• **DATA TO EXAMINE**
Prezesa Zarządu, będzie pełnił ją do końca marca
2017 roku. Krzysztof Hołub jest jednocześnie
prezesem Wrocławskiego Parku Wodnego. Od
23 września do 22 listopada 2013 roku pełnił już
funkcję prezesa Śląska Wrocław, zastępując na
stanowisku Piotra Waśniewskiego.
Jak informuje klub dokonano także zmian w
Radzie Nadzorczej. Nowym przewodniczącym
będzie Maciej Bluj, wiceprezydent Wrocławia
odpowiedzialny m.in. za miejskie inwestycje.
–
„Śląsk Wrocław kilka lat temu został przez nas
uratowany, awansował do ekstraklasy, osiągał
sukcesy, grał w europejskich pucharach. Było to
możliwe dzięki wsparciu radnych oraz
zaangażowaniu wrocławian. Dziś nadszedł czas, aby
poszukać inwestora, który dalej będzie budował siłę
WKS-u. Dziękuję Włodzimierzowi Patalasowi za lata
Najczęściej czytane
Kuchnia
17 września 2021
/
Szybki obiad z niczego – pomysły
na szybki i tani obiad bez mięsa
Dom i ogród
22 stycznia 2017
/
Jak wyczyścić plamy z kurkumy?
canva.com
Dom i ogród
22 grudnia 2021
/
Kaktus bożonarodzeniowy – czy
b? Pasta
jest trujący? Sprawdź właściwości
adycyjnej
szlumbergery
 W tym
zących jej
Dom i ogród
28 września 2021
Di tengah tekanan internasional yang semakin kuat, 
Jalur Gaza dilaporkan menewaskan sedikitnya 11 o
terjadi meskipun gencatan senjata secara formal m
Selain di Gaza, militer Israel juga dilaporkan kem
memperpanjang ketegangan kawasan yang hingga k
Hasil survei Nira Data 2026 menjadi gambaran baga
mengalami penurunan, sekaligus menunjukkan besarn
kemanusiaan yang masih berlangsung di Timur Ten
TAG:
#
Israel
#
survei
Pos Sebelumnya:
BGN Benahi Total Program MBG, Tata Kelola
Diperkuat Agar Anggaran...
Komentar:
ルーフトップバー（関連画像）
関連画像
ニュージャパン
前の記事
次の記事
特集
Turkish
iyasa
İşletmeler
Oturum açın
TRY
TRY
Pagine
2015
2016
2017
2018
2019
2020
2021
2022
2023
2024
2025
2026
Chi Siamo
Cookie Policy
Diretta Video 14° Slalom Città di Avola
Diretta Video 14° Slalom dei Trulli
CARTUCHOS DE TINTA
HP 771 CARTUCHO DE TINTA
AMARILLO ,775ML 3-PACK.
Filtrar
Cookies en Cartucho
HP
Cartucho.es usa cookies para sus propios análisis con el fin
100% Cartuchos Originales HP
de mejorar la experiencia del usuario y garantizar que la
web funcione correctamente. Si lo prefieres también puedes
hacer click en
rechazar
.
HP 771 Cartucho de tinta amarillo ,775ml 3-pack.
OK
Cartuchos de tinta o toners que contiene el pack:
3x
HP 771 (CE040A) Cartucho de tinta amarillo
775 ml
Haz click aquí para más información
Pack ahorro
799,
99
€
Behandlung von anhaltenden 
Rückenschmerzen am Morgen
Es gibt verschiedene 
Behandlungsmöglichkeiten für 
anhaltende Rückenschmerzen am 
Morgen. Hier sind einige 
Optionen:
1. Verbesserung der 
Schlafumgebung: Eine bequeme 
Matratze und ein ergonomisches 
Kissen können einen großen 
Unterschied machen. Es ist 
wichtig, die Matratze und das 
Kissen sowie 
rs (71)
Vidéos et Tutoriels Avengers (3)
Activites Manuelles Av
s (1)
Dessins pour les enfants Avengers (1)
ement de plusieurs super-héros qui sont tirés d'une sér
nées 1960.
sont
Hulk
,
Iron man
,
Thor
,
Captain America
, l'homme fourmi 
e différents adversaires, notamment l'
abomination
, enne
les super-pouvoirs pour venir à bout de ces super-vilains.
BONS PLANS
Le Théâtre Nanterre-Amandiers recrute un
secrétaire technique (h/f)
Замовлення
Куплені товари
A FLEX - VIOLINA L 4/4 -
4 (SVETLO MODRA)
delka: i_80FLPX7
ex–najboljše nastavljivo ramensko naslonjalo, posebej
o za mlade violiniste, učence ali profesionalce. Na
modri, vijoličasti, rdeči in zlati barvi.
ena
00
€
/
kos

• **DESCRIPTION OF THE TASK**
Write the entries out a second time. Match them exactly.

• **RESPONSE BELOW**
Prezesa Zarządu, będzie pełnił ją do końca marca
2017 roku. Krzysztof Hołub jest jednocześnie
prezesem Wrocławskiego Parku Wodnego. Od
23 września do 22 listopada 2013 roku pełnił już
funkcję prezesa Śląska Wrocław, zastępując na
stanowisku Piotra Waśniewskiego.
Jak informuje klub dokonano także zmian w
Radzie Nadzorczej. Nowym przewodniczącym
będzie Maciej Bluj, wiceprezydent Wrocławia
odpowiedzialny m.in. za miejskie inwestycje.
–
„Śląsk Wrocław kilka lat temu został przez nas
uratowany, awansował do ekstraklasy, osiągał
sukcesy, grał w europejskich pucharach. Było to
możliwe dzięki wsparciu radnych oraz
zaangażowaniu wrocławian. Dziś nadszedł czas, aby
poszukać inwestora, który dalej będzie budował siłę
WKS-u. Dziękuję Włodzimierzowi Patalasowi za lata
Najczęściej czytane
Kuchnia
17 września 2021
/
Szybki obiad z niczego – pomysły
na szybki i tani obiad bez mięsa
Dom i ogród
22 stycznia 2017
/
Jak wyczyścić plamy z kurkumy?
canva.com
Dom i ogród
22 grudnia 2021
/
Kaktus bożonarodzeniowy – czy
b? Pasta
jest trujący? Sprawdź właściwości
adycyjnej
szlumbergery
 W tym
zących jej
Dom i ogród
28 września 2021
Di tengah tekanan internasional yang semakin kuat, 
Jalur Gaza dilaporkan menewaskan sedikitnya 11 o
terjadi meskipun gencatan senjata secara formal m
Selain di Gaza, militer Israel juga dilaporkan kem
memperpanjang ketegangan kawasan yang hingga k
Hasil survei Nira Data 2026 menjadi gambaran baga
mengalami penurunan, sekaligus menunjukkan besarn
kemanusiaan yang masih berlangsung di Timur Ten
TAG:
#
Israel
#
survei
Pos Sebelumnya:
BGN Benahi Total Program MBG, Tata Kelola
Diperkuat Agar Anggaran...
Komentar:
ルーフトップバー（関連画像）
関連画像
ニュージャパン
前の記事
次の記事
特集
Turkish
iyasa
İşletmeler
Oturum açın
TRY
TRY
Pagine
2015
2016
2017
2018
2019
2020
2021
2022
2023
2024
2025
2026
Chi Siamo
Cookie Policy
Diretta Video 14° Slalom Città di Avola
Diretta Video 14° Slalom dei Trulli
CARTUCHOS DE TINTA
HP 771 CARTUCHO DE TINTA
AMARILLO ,775ML 3-PACK.
Filtrar
Cookies en Cartucho
HP
Cartucho.es usa cookies para sus propios análisis con el fin
100% Cartuchos Originales HP
de mejorar la experiencia del usuario y garantizar que la
web funcione correctamente. Si lo prefieres también puedes
hacer click en
rechazar
.
HP 771 Cartucho de tinta amarillo ,775ml 3-pack.
OK
Cartuchos de tinta o toners que contiene el pack:
3x
HP 771 (CE040A) Cartucho de tinta amarillo
775 ml
Haz click aquí para más información
Pack ahorro
799,
99
€
Behandlung von anhaltenden 
Rückenschmerzen am Morgen
Es gibt verschiedene 
Behandlungsmöglichkeiten für 
anhaltende Rückenschmerzen am 
Morgen. Hier sind einige 
Optionen:
1. Verbesserung der 
Schlafumgebung: Eine bequeme 
Matratze und ein ergonomisches 
Kissen können einen großen 
Unterschied machen. Es ist 
wichtig, die Matratze und das 
Kissen sowie 
rs (71)
Vidéos et Tutoriels Avengers (3)
Activites Manuelles Av
s (1)
Dessins pour les enfants Avengers (1)
ement de plusieurs super-héros qui sont tirés d'une sér
nées 1960.
sont
Hulk
,
Iron man
,
Thor
,
Captain America
, l'homme fourmi 
e différents adversaires, notamment l'
abomination
, enne
les super-pouvoirs pour venir à bout de ces super-vilains.
BONS PLANS
Le Théâtre Nanterre-Amandiers recrute un
secrétaire technique (h/f)
Замовлення
Куплені товари
A FLEX - VIOLINA L 4/4 -
4 (SVETLO MODRA)
delka: i_80FLPX7
ex–najboljše nastavljivo ramensko naslonjalo, posebej
o za mlade violiniste, učence ali profesionalce. Na
modri, vijoličasti, rdeči in zlati barvi.
ena
00
€
/
kos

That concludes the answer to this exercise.